[Lumbar spondylolisthesis management using expandable pedicle screw and interbody fusion cage].

Zhongguo Xiu Fu Chong Jian Wai Ke Za Zhi

Department of Orthopaedics and Trauma, Center of Orthopedic Surgery, General Hospital of Lanzhou Military Area Command of Chinese PLA, Lanzhou Gansu 730050, PR China.

Published: August 2009

Objective: To evaluate the therapeutic effects of expandable pedicle screw (EPS) combined with interbody fusion cage on lumbar spondylolisthesis.

Methods: From June 2004 to March 2008, 23 patients with lumbar spondylolisthesis were treated, including 9 males and 14 females aged 24-72 years old (average 48.7 years old). The course of the disease varied from 6 months to 6 years (average 30.4 months). There were 18 cases of degenerative spondylolisthesis and 5 of isthmic spondylolisthesis, including 1 case at L3,4 level, 14 at L4,5 level, and 8 at L5 and S1 levels. There were 17 cases of grade I, 4 of grade II, and 2 of grade III (including 1 case of recurrent L5 spondylolysis) according to Meyerding classification system. Posterior lumbar interbody fusion was performed using 48 PLIVIOS interbody fusion cages, and spondylolisthesis reduction and internal fixation were conducted using 84 pieces of EPS. The indications for use of EPS were initial operation with bone mass reduction or osteoporosis, reoperation of previous pedicle instrumentation, intraoperative screw relocation, sacral anchoring, and construct reinforcement. Clinical outcomes, radiographic reduction of spondylolisthesis and bone fusion of lumbar interbody were evaluated based on JOA score, Boxall index, and Cook criteria.

Results: The incision healed by first intension in all cases except for one revision case that suffered from postoperative cerebrospinal fluid leakage and obtained delayed-healing without infection 23 days after operation using conservative treatment.
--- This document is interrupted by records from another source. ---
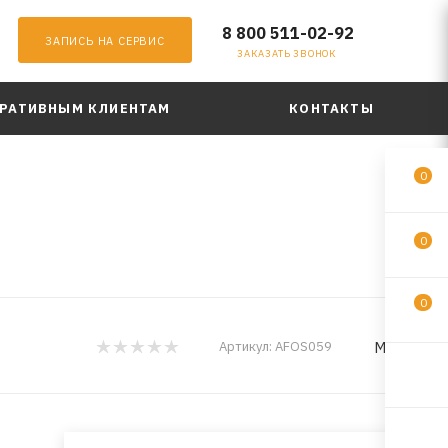
8 800 511-02-92
ЗАПИСЬ НА СЕРВИС
ЗАКАЗАТЬ ЗВОНОК
РАТИВНЫМ КЛИЕНТАМ
КОНТАКТЫ
0
0
0
MILES
Артикул:
AFOS059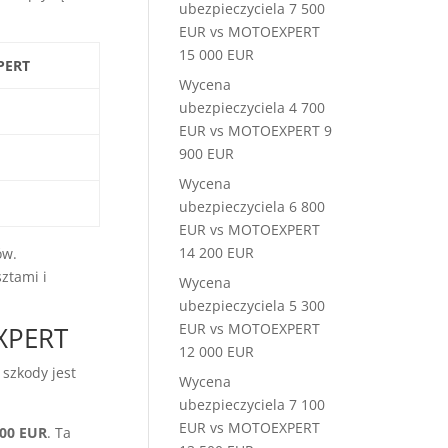
ubezpieczyciela 7 500
EUR vs MOTOEXPERT
15 000 EUR
PERT
Wycena
ubezpieczyciela 4 700
EUR vs MOTOEXPERT 9
900 EUR
Wycena
ubezpieczyciela 6 800
EUR vs MOTOEXPERT
14 200 EUR
ów.
ztami i
Wycena
ubezpieczyciela 5 300
EUR vs MOTOEXPERT
XPERT
12 000 EUR
szkody jest
Wycena
ubezpieczyciela 7 100
EUR vs MOTOEXPERT
800 EUR
. Ta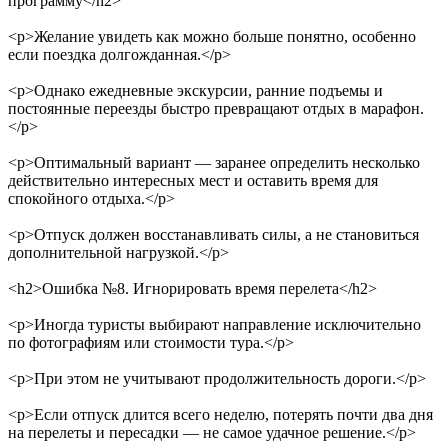
программу
</h2>
<p>
Желание увидеть как можно больше понятно, особенно
если поездка долгожданная.
</p>
<p>
Однако ежедневные экскурсии, ранние подъемы и
постоянные переезды быстро превращают отдых в марафон.
</p>
<p>
Оптимальный вариант — заранее определить несколько
действительно интересных мест и оставить время для
спокойного отдыха.
</p>
<p>
Отпуск должен восстанавливать силы, а не становиться
дополнительной нагрузкой.
</p>
<h2>
Ошибка №8. Игнорировать время перелета
</h2>
<p>
Иногда туристы выбирают направление исключительно
по фотографиям или стоимости тура.
</p>
<p>
При этом не учитывают продолжительность дороги.
</p>
<p>
Если отпуск длится всего неделю, потерять почти два дня
на перелеты и пересадки — не самое удачное решение.
</p>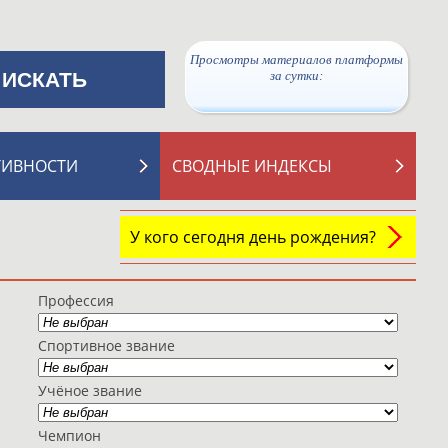
Просмотры материалов платформы
за сутки:
ТИВНОСТИ
СВОДНЫЕ ИНДЕКСЫ
У кого сегодня день рождения?
Профессия
Спортивное звание
Учёное звание
Чемпион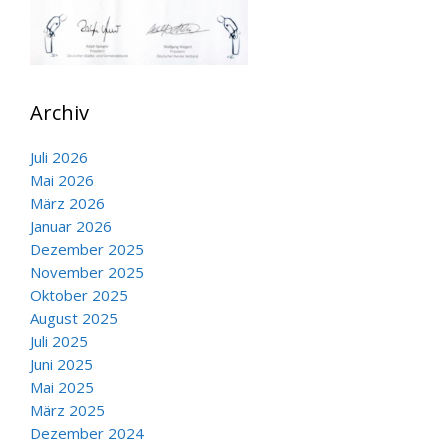
Archiv
Juli 2026
Mai 2026
März 2026
Januar 2026
Dezember 2025
November 2025
Oktober 2025
August 2025
Juli 2025
Juni 2025
Mai 2025
März 2025
Dezember 2024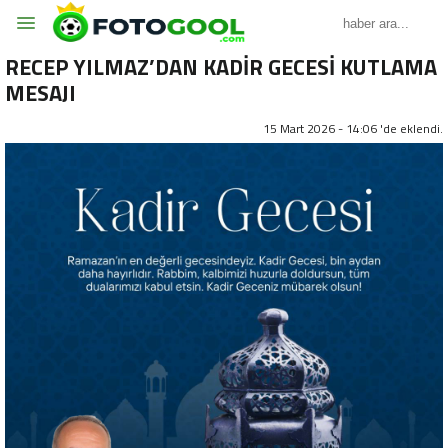
RECEP YILMAZ’DAN KADİR GECESİ KUTLAMA
MESAJI
15 Mart 2026 - 14:06 'de eklendi.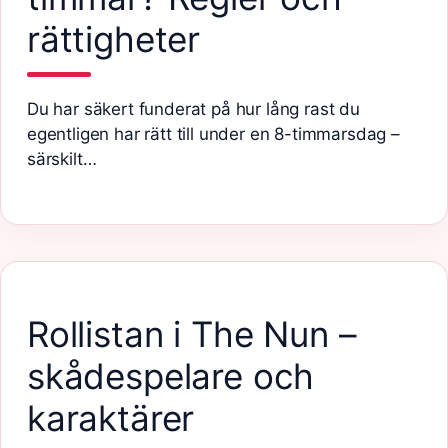
rättigheter
Du har säkert funderat på hur lång rast du
egentligen har rätt till under en 8-timmarsdag –
särskilt…
Rollistan i The Nun –
skådespelare och
karaktärer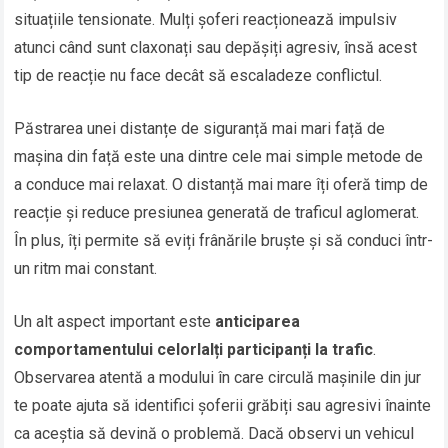
situațiile tensionate. Mulți șoferi reacționează impulsiv
atunci când sunt claxonați sau depășiți agresiv, însă acest
tip de reacție nu face decât să escaladeze conflictul.
Păstrarea unei distanțe de siguranță mai mari față de
mașina din față este una dintre cele mai simple metode de
a conduce mai relaxat. O distanță mai mare îți oferă timp de
reacție și reduce presiunea generată de traficul aglomerat.
În plus, îți permite să eviți frânările bruște și să conduci într-
un ritm mai constant.
Un alt aspect important este
anticiparea
comportamentului celorlalți participanți la trafic
.
Observarea atentă a modului în care circulă mașinile din jur
te poate ajuta să identifici șoferii grăbiți sau agresivi înainte
ca aceștia să devină o problemă. Dacă observi un vehicul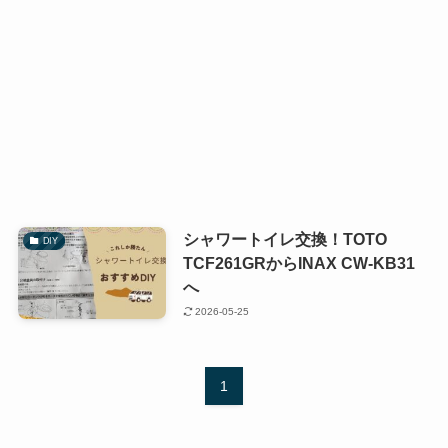
シャワートイレ交換！TOTO
DIY
TCF261GRからINAX CW-KB31
へ
2026-05-25
1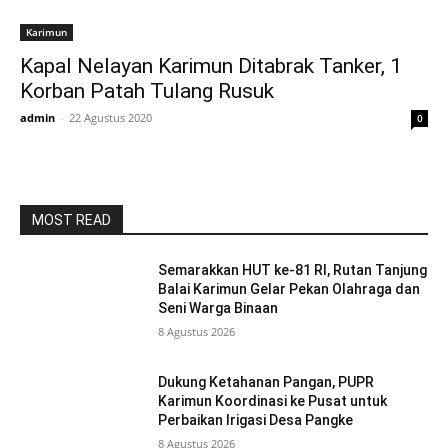
Karimun
Kapal Nelayan Karimun Ditabrak Tanker, 1
Korban Patah Tulang Rusuk
admin
-
22 Agustus 2020
0
MOST READ
Semarakkan HUT ke-81 RI, Rutan Tanjung
Balai Karimun Gelar Pekan Olahraga dan
Seni Warga Binaan
8 Agustus 2026
Dukung Ketahanan Pangan, PUPR
Karimun Koordinasi ke Pusat untuk
Perbaikan Irigasi Desa Pangke
8 Agustus 2026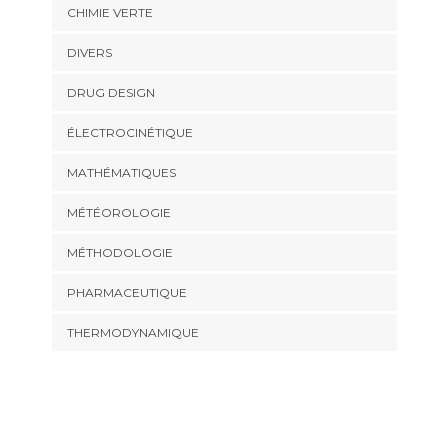
CHIMIE VERTE
DIVERS
DRUG DESIGN
ÉLECTROCINÉTIQUE
MATHÉMATIQUES
MÉTÉOROLOGIE
MÉTHODOLOGIE
PHARMACEUTIQUE
THERMODYNAMIQUE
No operative complications such as nerve and organ injuries were found. All cases were followed up for 12-39 months (average 17.8 months). X-ray exams of spine AP, lateral, fully extended position and fully flexed position view showed all 84 EPS were fully expanded within vertebral body. The improvement rate of JOA at the final follow-up visit was markedly effective in 14 cases, and effective in 5 cases, and noneffective in 4 cases, with a total effective rate of 82.61%. Anatomic reduction was achieved in 14 cases, improvement was obtained in 6 cases, no improvement was observed in 3 cases, and the reduction rate was 86.69%. Lumber interbody fusion was achieved in 20 cases, fixation was achieved in 2 cases, failure was observed in 1 cases, and the fusion rate was 86.69%.

Conclusion: EPS in complex with interbody fusion cage provides effective reduction, internal fixation and interbody fusion for the reconstruction of lumbar spondylolisthesis.